Last Updated: Friday, 19 May 2023, 07:24 GMT

Sudan: Charge or Release Rights Activists

Publisher Human Rights Watch
Publication Date 19 December 2017
Cite as Human Rights Watch, Sudan: Charge or Release Rights Activists, 19 December 2017, available at: https://www.refworld.org/docid/5a3baade4.html [accessed 22 May 2023]
DisclaimerThis is not a UNHCR publication. UNHCR is not responsible for, nor does it necessarily endorse, its content. Any views expressed are solely those of the author or publisher and do not necessarily reflect those of UNHCR, the United Nations or its Member States.

Sudanese authorities should immediately charge or release the human rights activist Rudwan Dawod and other activists in national security custody, and investigate allegations of ill-treatment and torture, Human Rights Watch said.

Security officials detained Dawod, a 35-year-old dual Sudanese-American citizen, on December 6, 2017, in the El Jereif neighborhood in Khartoum. A witness told Human Rights Watch that plainclothes security agents arrested Dawod after he visited the area to show solidarity with local community protests against government land expropriations. He is being held in an unknown location, without access to a lawyer or his family.

"Sudan locks up activists for weeks on end, holds them incommunicado, and subjects them to abuse, including torture," said Jehanne Henry, senior Africa researcher at Human Rights Watch. "Authorities need to end these detentions and grant all detainees full access to family, lawyers, and medical care."

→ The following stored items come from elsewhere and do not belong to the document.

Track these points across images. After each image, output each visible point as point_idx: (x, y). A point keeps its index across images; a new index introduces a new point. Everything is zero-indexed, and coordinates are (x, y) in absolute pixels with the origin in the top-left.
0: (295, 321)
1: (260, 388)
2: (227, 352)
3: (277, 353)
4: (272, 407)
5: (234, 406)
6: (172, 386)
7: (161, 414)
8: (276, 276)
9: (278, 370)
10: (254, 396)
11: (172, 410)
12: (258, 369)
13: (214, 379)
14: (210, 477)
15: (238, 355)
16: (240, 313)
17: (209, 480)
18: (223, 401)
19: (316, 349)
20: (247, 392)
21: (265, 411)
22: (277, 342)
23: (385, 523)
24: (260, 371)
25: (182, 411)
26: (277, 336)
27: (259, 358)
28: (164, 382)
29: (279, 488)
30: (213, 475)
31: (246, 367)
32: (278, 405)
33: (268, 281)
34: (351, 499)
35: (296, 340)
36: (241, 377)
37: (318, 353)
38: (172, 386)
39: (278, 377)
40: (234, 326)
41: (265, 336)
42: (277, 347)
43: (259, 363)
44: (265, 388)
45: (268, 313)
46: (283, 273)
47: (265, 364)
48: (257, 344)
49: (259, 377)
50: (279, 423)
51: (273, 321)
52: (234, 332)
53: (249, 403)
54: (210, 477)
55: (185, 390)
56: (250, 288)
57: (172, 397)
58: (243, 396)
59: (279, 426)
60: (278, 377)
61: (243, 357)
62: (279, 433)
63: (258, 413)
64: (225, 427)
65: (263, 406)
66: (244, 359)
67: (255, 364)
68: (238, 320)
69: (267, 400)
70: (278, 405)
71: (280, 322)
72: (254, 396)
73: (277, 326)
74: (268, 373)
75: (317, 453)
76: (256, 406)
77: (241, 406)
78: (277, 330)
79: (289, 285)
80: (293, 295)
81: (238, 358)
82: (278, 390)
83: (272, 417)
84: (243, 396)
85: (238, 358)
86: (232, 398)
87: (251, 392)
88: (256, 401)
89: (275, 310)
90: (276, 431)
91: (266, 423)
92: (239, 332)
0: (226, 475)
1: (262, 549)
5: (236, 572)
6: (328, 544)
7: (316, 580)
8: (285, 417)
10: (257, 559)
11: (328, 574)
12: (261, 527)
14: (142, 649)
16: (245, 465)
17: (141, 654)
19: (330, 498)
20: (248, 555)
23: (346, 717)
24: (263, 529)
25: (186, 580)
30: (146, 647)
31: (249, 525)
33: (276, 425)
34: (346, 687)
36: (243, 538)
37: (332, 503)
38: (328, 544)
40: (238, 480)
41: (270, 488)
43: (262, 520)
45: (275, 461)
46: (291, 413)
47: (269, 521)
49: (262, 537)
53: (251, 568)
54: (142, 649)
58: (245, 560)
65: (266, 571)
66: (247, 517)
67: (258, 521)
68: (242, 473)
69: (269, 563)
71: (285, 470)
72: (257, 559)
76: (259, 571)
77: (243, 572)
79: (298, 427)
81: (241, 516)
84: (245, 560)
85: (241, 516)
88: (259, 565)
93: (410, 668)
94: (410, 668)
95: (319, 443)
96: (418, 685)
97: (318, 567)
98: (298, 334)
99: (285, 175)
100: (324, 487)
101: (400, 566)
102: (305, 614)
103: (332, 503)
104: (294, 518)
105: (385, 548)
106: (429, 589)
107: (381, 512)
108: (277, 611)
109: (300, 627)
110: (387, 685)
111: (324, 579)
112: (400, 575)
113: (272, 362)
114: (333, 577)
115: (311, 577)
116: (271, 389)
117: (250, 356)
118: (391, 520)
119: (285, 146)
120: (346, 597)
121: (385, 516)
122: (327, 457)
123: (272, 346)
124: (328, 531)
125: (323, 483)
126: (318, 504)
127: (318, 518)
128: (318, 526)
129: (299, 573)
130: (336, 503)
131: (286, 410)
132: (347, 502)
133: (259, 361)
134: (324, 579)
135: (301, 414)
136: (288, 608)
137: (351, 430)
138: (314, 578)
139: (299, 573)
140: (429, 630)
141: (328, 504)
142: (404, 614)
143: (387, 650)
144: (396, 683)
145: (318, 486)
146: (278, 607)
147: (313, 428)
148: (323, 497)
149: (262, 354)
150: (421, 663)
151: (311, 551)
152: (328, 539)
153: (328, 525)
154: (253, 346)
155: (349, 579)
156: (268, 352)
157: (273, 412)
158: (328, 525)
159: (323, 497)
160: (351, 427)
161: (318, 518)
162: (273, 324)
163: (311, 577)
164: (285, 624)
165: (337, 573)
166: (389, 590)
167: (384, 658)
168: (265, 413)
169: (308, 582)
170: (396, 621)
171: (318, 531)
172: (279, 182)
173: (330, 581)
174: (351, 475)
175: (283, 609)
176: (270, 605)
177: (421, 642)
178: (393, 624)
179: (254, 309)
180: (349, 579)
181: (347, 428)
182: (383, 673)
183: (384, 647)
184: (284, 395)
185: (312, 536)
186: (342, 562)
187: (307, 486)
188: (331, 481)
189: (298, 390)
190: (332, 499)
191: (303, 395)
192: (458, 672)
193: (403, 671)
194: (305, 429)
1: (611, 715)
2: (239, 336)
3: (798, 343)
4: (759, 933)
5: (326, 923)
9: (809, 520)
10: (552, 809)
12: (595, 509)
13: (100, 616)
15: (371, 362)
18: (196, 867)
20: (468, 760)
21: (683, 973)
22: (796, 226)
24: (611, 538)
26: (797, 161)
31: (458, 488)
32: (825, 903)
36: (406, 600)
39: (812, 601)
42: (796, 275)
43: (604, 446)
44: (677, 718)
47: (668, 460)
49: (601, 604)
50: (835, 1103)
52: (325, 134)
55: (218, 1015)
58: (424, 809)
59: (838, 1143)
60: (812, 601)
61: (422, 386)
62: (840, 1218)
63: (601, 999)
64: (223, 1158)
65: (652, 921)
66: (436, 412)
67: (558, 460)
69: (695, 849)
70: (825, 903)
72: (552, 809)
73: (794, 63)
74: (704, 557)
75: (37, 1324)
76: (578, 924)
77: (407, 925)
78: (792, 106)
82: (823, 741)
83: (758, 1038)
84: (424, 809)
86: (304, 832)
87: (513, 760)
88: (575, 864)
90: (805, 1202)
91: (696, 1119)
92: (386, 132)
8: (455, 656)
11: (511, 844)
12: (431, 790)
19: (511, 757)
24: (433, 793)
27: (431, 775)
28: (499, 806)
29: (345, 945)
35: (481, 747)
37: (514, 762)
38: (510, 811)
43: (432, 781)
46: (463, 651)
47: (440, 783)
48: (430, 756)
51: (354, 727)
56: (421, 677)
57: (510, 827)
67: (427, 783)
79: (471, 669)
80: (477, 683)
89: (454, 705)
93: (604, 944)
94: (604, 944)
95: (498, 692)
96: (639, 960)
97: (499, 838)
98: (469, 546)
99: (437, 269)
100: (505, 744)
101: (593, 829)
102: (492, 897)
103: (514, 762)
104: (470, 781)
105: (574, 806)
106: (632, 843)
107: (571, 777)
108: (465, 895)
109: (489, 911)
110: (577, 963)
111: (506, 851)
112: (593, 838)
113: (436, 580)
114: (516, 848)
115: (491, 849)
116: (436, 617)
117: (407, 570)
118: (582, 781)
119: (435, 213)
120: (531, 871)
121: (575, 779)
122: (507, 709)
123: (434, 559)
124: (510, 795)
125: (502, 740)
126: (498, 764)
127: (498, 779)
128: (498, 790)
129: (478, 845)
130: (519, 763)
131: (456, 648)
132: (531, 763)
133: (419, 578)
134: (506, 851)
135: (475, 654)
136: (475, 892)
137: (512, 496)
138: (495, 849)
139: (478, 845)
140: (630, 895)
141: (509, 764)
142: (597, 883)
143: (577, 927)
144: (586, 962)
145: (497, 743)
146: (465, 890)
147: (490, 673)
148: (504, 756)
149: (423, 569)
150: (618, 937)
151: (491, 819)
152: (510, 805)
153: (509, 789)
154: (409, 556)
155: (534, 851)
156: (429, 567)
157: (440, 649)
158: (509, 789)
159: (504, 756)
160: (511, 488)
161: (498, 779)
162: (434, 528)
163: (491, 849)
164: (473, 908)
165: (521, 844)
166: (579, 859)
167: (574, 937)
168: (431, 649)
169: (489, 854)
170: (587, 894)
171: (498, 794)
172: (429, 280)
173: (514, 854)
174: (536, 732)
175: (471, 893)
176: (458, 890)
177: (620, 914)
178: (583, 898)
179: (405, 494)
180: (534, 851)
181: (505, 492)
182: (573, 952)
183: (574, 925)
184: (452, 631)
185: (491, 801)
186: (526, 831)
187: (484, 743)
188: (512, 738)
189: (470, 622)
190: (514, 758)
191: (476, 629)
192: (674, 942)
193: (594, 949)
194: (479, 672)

Sudan's National Security and Intelligence Service (NISS) officials are holding an unknown number of other activists, according to local rights groups. Known detainees include Nasreldin Mukhtar, a prominent Darfuri student activist who was arrested on August 22, and eight Darfuri students arrested in mid-September while protesting NISS detentions of two other students. NISS is well-known for abusing and torturing detainees in their custody. Mukhtar's sister said in a video statement that she saw visible physical injuries on him when she visited him in October.

"His face was full of bruises and injuries and he was trembling and very sick because of the detention and extensive beatings," she said. "His situation was very bad."

Human Rights Watch has documented dozens of similar cases in recent years. During a crackdown on "civil disobedience" in November 2016, a NISS official beat a member of the Sudanese Congress Party (SCP), who was detained for 50 days, so badly that he required surgery. In December 2016, a British journalist and his Sudanese-American translator who entered Darfur to investigate allegations of chemical weapons were tortured, including beatings, use of electric shocks, and mock executions. Dawod was among the scores of activists arrested during popular protests in July 2012 and beaten and tortured in detention.

In October 2017, the United States lifted decades-long economic sanctions on Sudan, following a January executive order citing improvements in a number of key areas that did not explicitly include human rights reforms. Human Rights Watch has urged the US to put human rights benchmarks at the heart of its engagement with Sudan. Chief among them should be ending the practice of arbitrary detention, ill-treatment, and torture.

"Torture and prolonged, arbitrary detention are still routine practice in Sudan, used as a means to stifle dissent and dialogue," Henry said. "These tactics are further evidence of Sudan's appalling rights record."